Graduate student Salk Inst. Cancer Ctr., United States
Disclosure(s):
Shuozhi Liu: No financial relationships to disclose
Introduction/Rationale: Glioblastoma multiforme (GBM) is a lethal brain cancer with a median survival of less than a year. Immunotherapies, such as immune checkpoint blockade (ICB), represent promising treatment options but still face challenges due to tumor resilience. Understanding how the brain and tumor environment shape immune responses is critical to overcoming therapy failure. GBM tumors are heterogeneous, with four subtypes: mesenchymal-like (MES), astrocyte-like (AC), oligodendrocyte-progenitor-like (OPC), and neural-progenitor-like (NPC), but their interactions with immune cells remain unclear. Here, this study aims to identify targetable GBM subtype-immune interactions that undermine ICB efficacy.

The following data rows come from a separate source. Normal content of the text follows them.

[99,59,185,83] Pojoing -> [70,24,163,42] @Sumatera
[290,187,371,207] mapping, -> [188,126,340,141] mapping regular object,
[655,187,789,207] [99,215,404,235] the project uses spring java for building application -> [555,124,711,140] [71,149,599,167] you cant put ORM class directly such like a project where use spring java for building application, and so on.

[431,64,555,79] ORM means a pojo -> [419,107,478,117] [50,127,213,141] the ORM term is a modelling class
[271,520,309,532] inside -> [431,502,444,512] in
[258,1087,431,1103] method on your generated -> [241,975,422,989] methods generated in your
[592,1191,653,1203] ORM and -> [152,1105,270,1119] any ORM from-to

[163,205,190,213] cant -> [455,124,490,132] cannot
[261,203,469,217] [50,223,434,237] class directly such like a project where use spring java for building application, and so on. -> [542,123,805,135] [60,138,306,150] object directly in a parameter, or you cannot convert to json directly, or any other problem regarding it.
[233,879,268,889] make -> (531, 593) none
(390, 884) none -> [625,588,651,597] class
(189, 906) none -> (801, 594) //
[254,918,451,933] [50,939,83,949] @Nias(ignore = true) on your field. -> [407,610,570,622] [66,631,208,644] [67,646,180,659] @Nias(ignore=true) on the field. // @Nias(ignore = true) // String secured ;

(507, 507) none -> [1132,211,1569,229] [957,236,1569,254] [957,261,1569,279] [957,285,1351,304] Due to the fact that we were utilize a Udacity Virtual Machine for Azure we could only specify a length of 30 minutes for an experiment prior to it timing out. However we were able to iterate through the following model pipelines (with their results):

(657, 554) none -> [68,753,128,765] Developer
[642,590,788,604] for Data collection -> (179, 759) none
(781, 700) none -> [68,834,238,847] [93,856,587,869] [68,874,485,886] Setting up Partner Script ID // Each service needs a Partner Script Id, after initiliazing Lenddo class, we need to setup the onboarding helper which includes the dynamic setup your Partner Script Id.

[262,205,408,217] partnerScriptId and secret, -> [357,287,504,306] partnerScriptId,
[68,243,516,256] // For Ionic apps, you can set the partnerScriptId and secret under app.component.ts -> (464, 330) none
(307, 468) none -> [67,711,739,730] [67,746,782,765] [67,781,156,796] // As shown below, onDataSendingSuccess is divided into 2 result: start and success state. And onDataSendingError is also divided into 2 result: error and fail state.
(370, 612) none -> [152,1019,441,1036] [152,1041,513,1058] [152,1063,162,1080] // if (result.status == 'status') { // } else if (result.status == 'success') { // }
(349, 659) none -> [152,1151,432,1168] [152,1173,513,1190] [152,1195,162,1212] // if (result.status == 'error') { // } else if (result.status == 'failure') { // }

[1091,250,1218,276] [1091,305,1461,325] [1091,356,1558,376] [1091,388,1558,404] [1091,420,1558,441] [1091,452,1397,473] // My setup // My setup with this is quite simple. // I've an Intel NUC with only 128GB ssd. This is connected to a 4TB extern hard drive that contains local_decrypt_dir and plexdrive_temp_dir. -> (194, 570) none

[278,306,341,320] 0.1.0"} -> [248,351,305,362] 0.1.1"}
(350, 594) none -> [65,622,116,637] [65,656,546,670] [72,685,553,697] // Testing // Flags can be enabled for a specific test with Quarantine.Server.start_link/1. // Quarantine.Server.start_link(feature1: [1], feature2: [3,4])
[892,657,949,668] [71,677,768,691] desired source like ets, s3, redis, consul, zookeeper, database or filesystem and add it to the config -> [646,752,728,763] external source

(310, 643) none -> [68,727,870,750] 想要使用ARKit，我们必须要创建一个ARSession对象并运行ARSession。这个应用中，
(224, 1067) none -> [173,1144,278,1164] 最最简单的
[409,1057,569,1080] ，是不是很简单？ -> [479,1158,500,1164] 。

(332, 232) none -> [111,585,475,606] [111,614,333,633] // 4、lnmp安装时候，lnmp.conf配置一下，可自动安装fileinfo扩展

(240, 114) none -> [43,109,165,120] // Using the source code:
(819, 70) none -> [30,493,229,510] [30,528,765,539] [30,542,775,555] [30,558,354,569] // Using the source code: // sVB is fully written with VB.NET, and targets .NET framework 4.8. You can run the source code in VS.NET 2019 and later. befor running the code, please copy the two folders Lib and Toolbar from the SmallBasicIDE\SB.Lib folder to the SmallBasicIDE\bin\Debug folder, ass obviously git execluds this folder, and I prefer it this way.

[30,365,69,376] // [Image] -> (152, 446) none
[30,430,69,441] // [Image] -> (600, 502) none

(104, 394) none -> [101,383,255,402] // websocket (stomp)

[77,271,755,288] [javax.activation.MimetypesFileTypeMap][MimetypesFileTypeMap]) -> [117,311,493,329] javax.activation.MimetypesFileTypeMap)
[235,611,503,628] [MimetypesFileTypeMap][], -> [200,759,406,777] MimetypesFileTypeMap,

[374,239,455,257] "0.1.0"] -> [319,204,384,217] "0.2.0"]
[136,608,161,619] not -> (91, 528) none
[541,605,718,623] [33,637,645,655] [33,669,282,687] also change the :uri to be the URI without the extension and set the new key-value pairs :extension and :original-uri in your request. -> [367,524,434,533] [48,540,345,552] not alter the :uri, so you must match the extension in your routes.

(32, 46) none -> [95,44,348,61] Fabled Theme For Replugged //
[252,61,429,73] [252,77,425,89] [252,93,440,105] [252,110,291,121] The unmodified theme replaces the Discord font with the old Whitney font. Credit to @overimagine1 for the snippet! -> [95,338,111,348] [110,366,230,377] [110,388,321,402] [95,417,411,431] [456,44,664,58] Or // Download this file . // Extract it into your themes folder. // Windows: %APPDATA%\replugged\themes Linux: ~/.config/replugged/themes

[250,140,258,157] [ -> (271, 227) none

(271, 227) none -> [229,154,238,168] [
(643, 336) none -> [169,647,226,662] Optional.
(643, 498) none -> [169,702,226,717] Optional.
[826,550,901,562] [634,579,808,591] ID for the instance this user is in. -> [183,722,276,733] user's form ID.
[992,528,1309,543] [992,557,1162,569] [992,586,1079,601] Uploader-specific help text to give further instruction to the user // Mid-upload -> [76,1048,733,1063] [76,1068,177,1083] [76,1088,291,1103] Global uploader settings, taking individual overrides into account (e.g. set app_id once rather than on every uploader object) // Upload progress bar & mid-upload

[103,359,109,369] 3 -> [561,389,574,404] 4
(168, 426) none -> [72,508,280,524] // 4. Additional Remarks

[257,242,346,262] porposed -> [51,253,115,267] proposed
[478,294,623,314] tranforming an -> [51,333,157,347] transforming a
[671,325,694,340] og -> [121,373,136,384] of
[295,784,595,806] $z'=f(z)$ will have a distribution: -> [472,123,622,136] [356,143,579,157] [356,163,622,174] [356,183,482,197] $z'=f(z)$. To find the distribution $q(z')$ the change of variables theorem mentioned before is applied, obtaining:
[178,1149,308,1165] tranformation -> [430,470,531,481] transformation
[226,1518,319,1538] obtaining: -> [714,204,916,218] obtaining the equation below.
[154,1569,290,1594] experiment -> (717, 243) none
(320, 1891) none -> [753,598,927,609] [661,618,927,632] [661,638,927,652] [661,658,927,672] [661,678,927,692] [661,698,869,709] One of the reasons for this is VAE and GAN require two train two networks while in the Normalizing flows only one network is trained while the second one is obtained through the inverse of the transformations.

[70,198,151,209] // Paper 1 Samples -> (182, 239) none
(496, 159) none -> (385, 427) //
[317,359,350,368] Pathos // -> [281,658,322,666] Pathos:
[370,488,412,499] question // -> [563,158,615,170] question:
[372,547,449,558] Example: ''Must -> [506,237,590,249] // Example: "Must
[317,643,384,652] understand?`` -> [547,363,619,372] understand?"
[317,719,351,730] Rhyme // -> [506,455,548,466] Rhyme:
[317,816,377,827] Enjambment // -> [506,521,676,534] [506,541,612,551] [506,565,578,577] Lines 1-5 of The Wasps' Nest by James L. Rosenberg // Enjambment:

Methods: We applied Xenium spatial single-cell transcriptomics in an orthotopic GBM mouse model to achieve high-resolution mapping of spatial relationships between tumor and immune cell populations. We further employed small-molecule inhibitors to suppress mesenchymal (MES) subtypes and evaluate their synergistic efficacy with anti–PD-1 immunotherapy in vivo.
Results: Spatial transcriptomic profiling demonstrated that tumoricidal T cells and immunosuppressive tumor-associated macrophages (TAMs) were concentrated within mesenchymal-like (MES) GBM regions. Ligand–receptor mapping revealed that MES-like tumor cells and TAMs overexpress extracellular matrix proteins such as fibronectin (Fn1), which may hinder T-cell function. As the bromodomain-containing protein 2 (BRD2) complex drives the MES-like phenotype, its inhibition decreased Fn1 expression in GBM cells and, when combined with anti–PD-1 therapy, markedly prolonged survival in mice compared to anti–PD-1 treatment alone.
Conclusion: This study identifies a targetable molecular axis linking the BRD2 complex to fibronectin-driven immune suppression in mesenchymal-like GBM niches. By disrupting this pathway, BRD2 inhibition enhances the efficacy of immune checkpoint blockade, offering a promising combinatorial therapeutic strategy.